_WHAT IS NEEDED_
The answer must be the lines from the one containing "vfov_deg: 34.2" through the last line of the data below, copied exactly, with nothing else.

_PROVIDED INFORMATION_
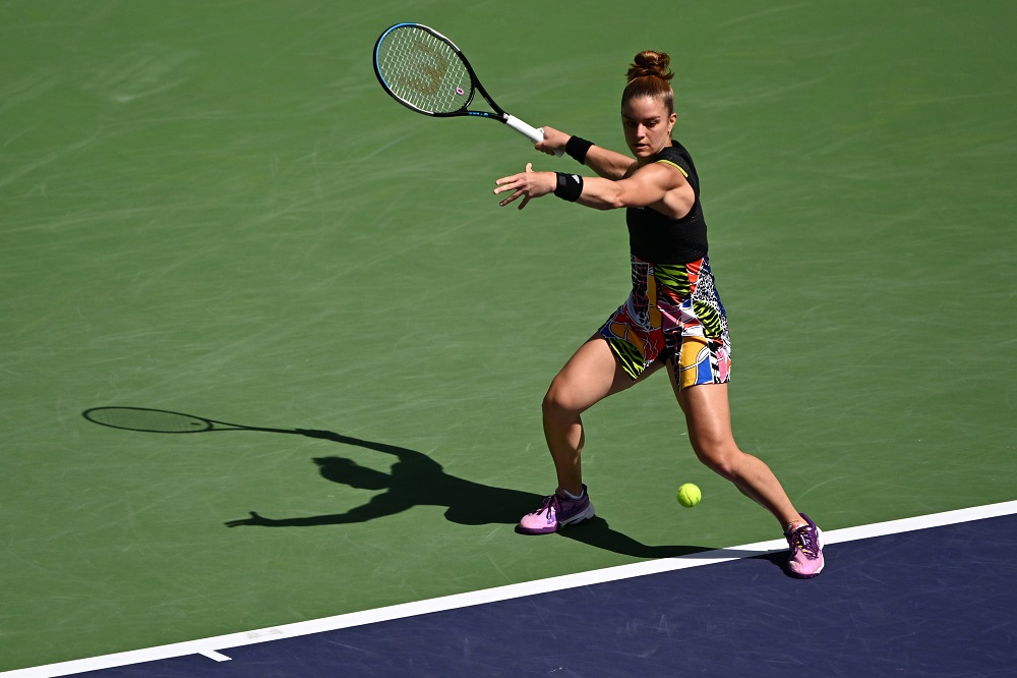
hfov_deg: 3.9
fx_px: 14826
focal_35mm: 525
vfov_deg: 2.6
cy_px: 339
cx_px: 508
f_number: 4
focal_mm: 350
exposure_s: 1/5000
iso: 200
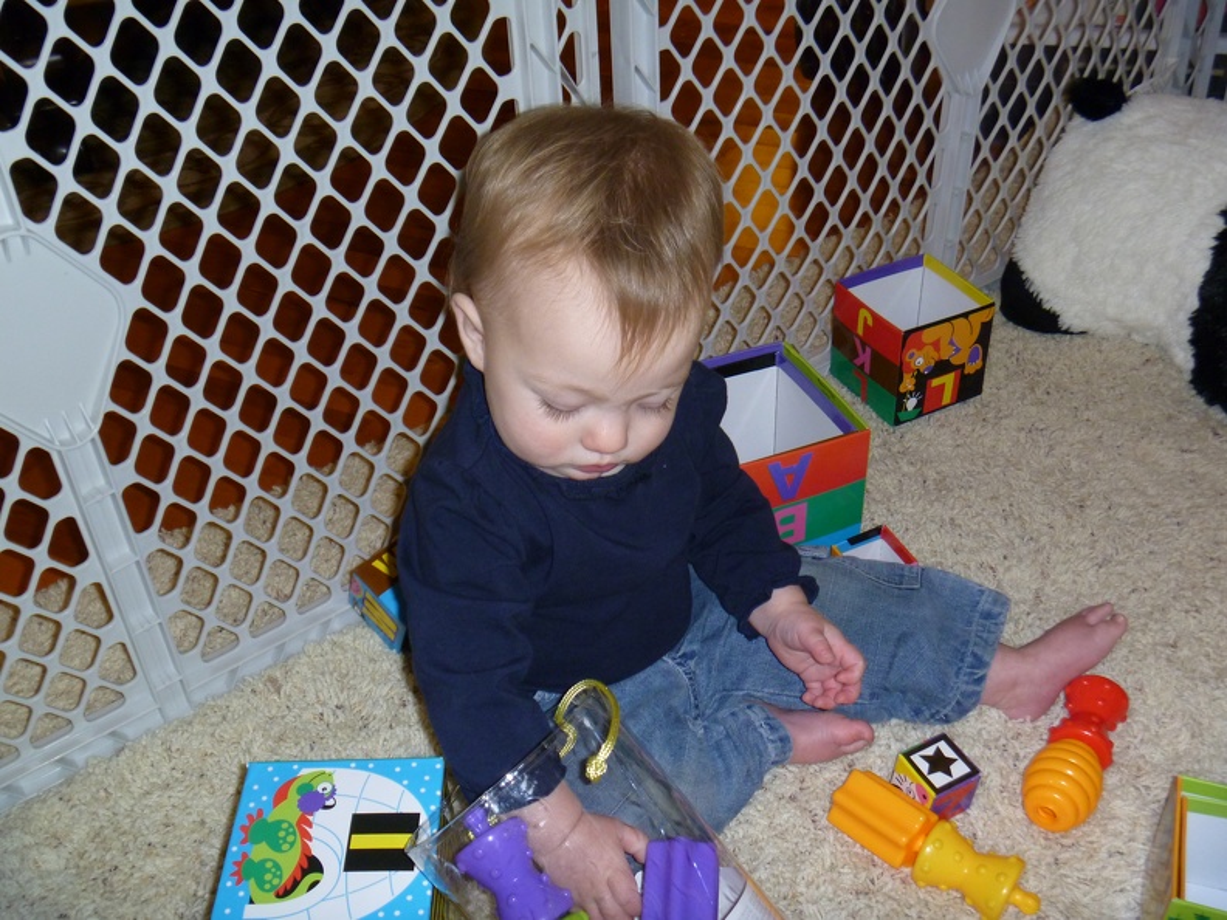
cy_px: 460
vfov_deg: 40.7
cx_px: 614
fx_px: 1241
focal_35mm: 35
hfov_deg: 52.6
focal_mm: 6.3
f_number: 3.5
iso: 200
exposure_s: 1/30
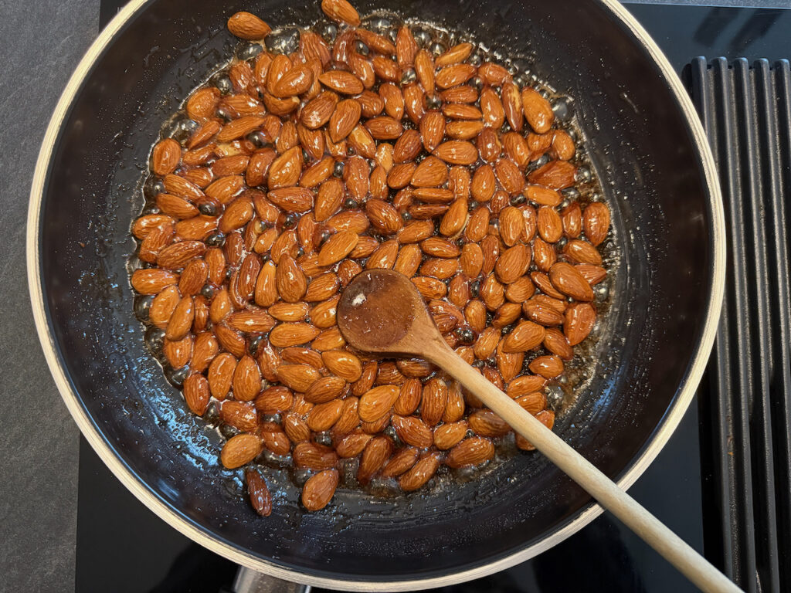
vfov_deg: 56.8
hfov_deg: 71.6
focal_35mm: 24
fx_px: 548
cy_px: 296
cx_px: 396
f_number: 1.78
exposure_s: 1/50
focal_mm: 6.76
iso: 500
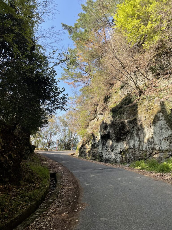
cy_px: 115
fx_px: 172
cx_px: 86
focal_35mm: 26
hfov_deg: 53.1
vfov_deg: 67.3
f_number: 1.6
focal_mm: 4.2
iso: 32
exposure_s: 1/972
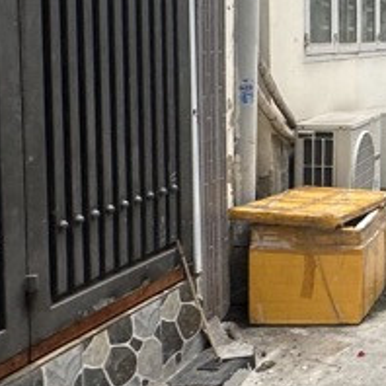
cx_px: 694
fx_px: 807
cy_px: 94
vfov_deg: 26.5
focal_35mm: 64
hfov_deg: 19.8
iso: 50
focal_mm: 2.22
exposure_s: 1/99
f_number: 2.2
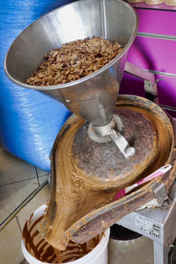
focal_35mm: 46
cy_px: 132
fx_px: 337
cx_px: 88
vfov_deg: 42.8
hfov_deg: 29.2
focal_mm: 16.9
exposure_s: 1/125
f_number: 4
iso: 2000
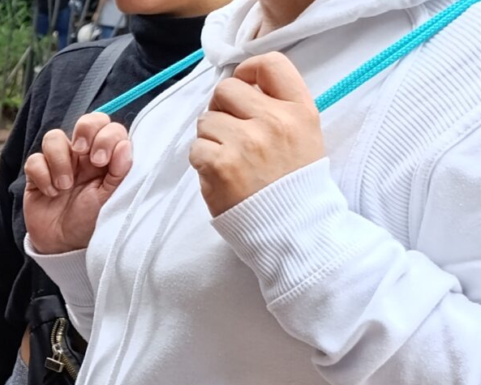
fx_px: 1382
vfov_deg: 15.8
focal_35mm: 97
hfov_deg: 16.2
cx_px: -419
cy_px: 284
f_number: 1.6
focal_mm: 6.14
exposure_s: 1/120
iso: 64
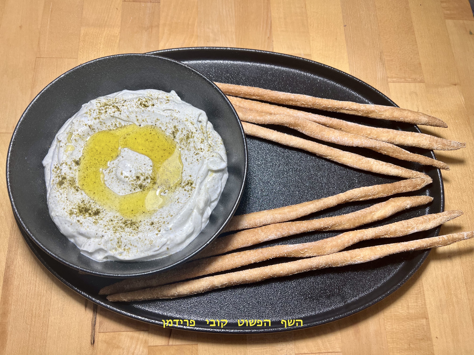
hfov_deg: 67.3
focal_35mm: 26
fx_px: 356
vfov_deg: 53.1
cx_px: 237
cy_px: 178
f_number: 1.5
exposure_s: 1/473
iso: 50
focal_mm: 5.7
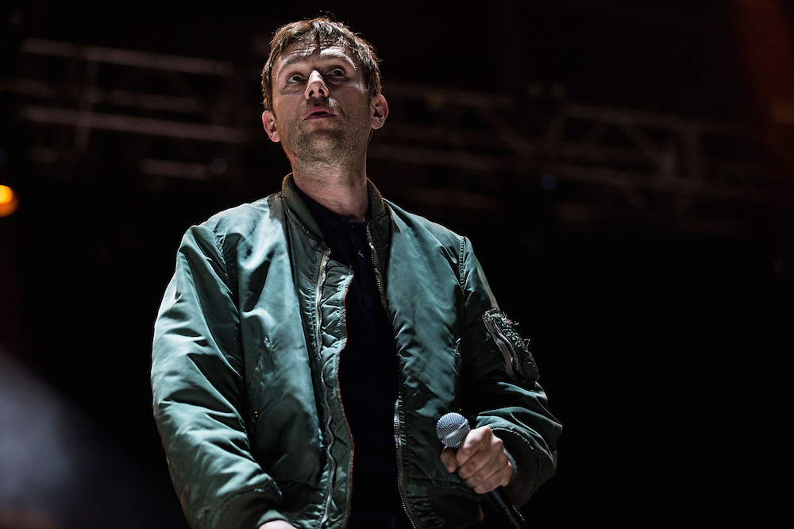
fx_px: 2249
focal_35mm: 102
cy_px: 264
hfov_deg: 20.0
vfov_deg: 13.4
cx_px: 397
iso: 2500
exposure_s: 1/400
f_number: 2.8
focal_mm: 102
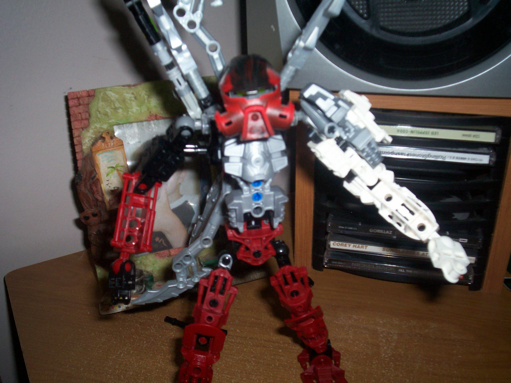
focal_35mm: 36
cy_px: 192
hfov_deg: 51.4
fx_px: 531
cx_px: 256
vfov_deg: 39.7
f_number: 4.5
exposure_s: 1/64
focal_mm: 5.9
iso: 140
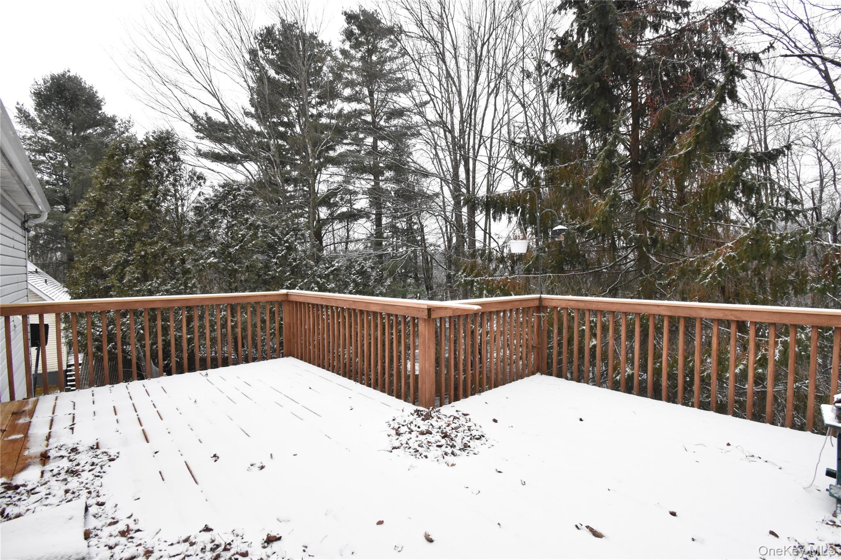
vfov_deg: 77.3
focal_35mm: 15
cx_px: 420
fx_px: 350
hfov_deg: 100.4
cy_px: 280
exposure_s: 1/15
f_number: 10
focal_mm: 10
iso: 3200
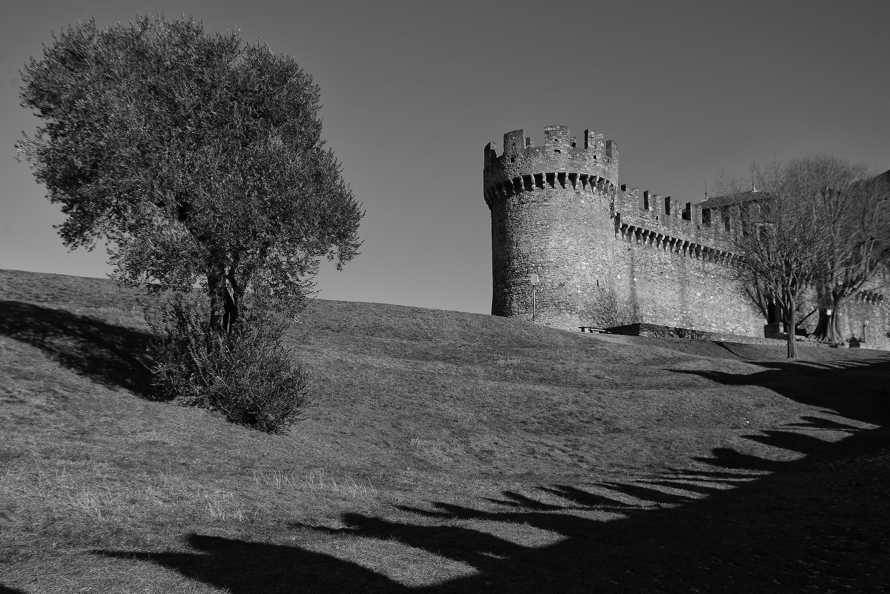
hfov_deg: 49.5
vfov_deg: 34.2
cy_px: 280
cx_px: 442
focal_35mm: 39
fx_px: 965
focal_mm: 36
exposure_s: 1/500
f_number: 6.3
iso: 125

_ANSWER FOR THIS EXERCISE_
vfov_deg: 34.2
cy_px: 280
cx_px: 442
focal_35mm: 39
fx_px: 965
focal_mm: 36
exposure_s: 1/500
f_number: 6.3
iso: 125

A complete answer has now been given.